Trade

Trump Loses Legal Authority For Car Tariffs

Written by SK Ashby

The question of whether or not Trump will impose tariffs on foreign cars and car parts may be answered as a federal court has ruled that he can't, at least not for the same reason the Commerce Department gave him permission to.

The Department of Commerce launched a Section 232 investigation earlier this year and "found" that imports of foreign cars and car parts are a threat to national security, giving the White House up to six months to act on the department's findings.

But Trump didn't act. Trump didn't impose tariffs nor did he take action to formally delay a decision and that means the window of opportunity has closed.

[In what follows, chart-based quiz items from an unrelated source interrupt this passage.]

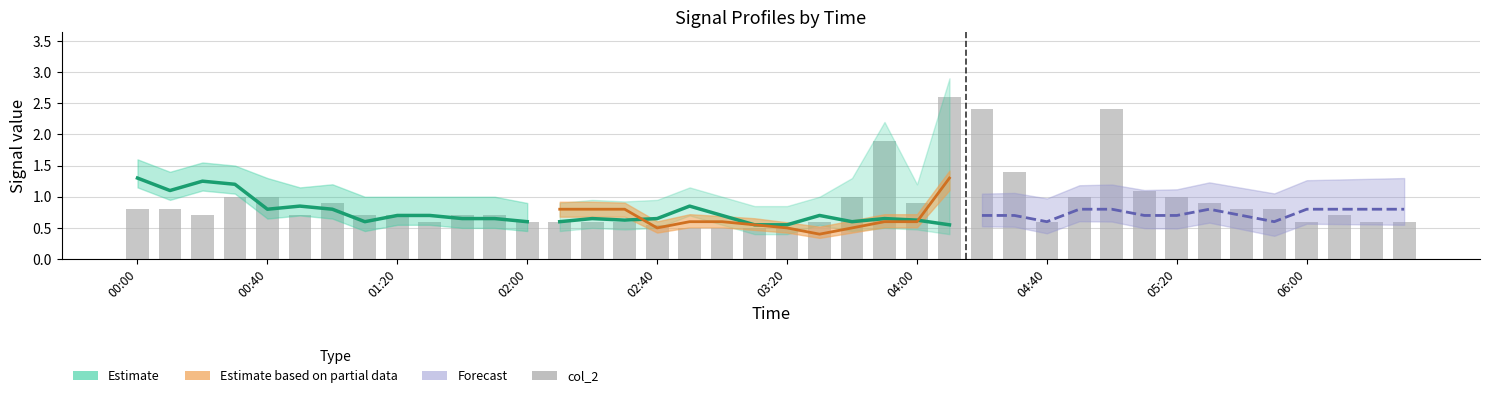

What is the difference between the values at 35 and 38?

0.2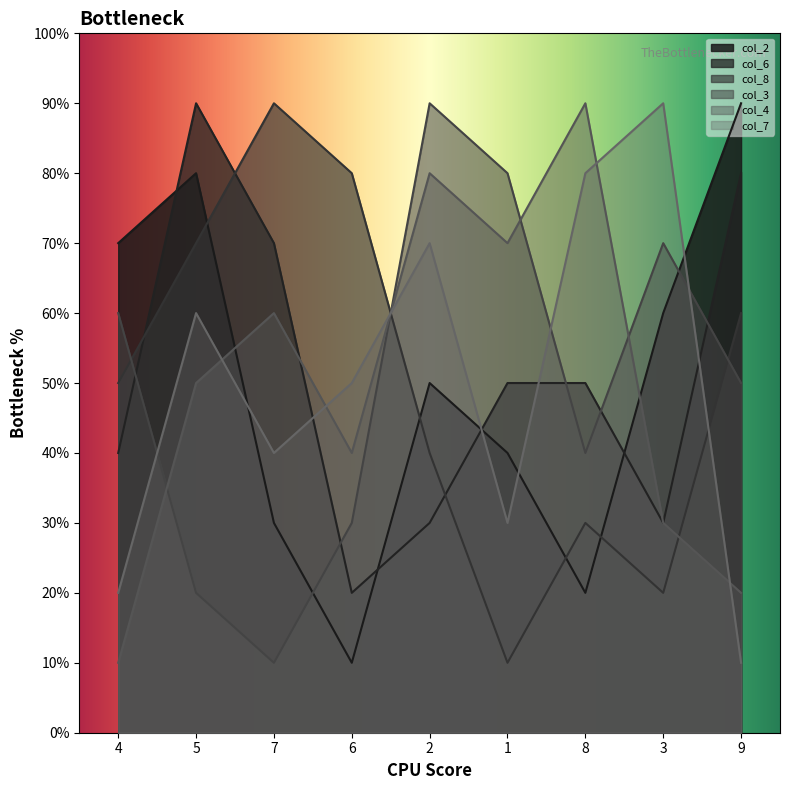

What is the value of the col_8 point at the 3rd from the left?

9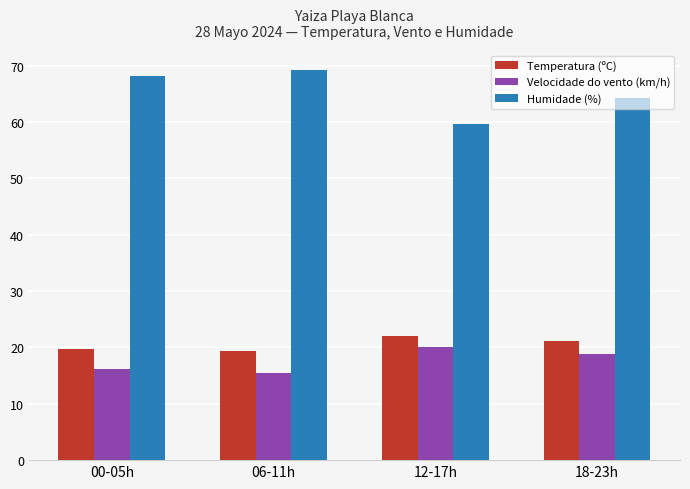

What is the difference between the Velocidade do vento (km/h) values at 00-05h and 12-17h?

3.8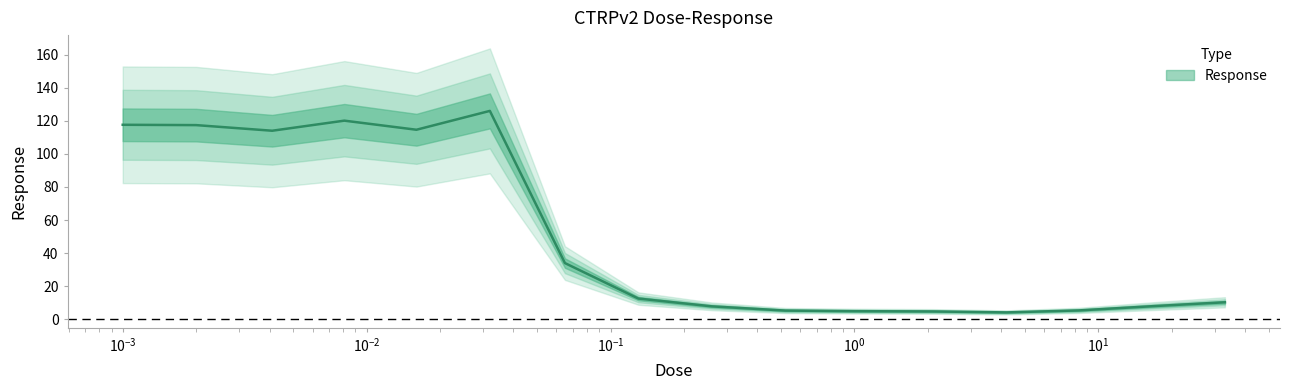

What is the change in value from 0.032 to 0.26?

-118.2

A company that was subjected to Trump's tariffs on foreign steel imported from Turkey challenged Trump's decision to increase those tariffs in federal court and the company won. The court ruled that Trump can't unilaterally impose or increase tariffs after the window of time has closed.

In a decision published on Monday, the Court of International Trade ruled that Trump ran out of time on a Section 232 investigation of steel imports, when he tried to double the tariffs on Turkish steel to 50% in August 2018. [...]

The New York-based federal court, which handles appeals of U.S. duty determinations, ruled in Transpacific Steel LLC’s favor and said Trump’s “expansive view” of his Section 232 powers was “mistaken” and is confined.

“Although the statute grants the President great discretion in deciding what action to take, it cabins the President’s power both substantively, by requiring the action to eliminate threats to national security caused by imports, and procedurally, by setting the time in which to act,” wrote judges Claire Kelly and Jane Restani in the decision dated Nov. 15.

Devin Sikes, a trade lawyer with Akin Gump in Washington, wrote in a note to clients that the case lays the groundwork for future challenges to Section 232 cases.

Based on this ruling, I'd say companies should line up to challenge Trump's tariffs on virtually everything including imports from China. Trump first imposed tariffs on Chinese goods in the summer of 2018 because they're supposedly a threat to national security and he has used that authority to impose new tariffs and increase existing tariffs multiple times in the last year.

Exports who spoke to Reuters say Trump may be able to cite other statutes that would allow him to impose tariffs on foreign cars and parts, among other things, but trade laws governing threats to "national security" clearly have limits on them.

Of course, the limits aren't strict enough, if you ask me; the Trump regime says imports are a threat to national security, but we've never seen the supposed threat explicitly spelled out. The Commerce Department says foreign imports weaken domestic industries, which is debatable, but it's quite a stretch to say that harms our national security in any case.

I suppose you could say weakening American automakers would be a threat to national security in the case of a major war, but Trump was only considering imposing tariffs on European, Japanese, and South Korean cars; cars made by our closest allies in the world. None of this ever made sense.

Given that there's less than a year remaining between today and the 2020 election, we may have seen the very last of Trump's "national security" tariffs.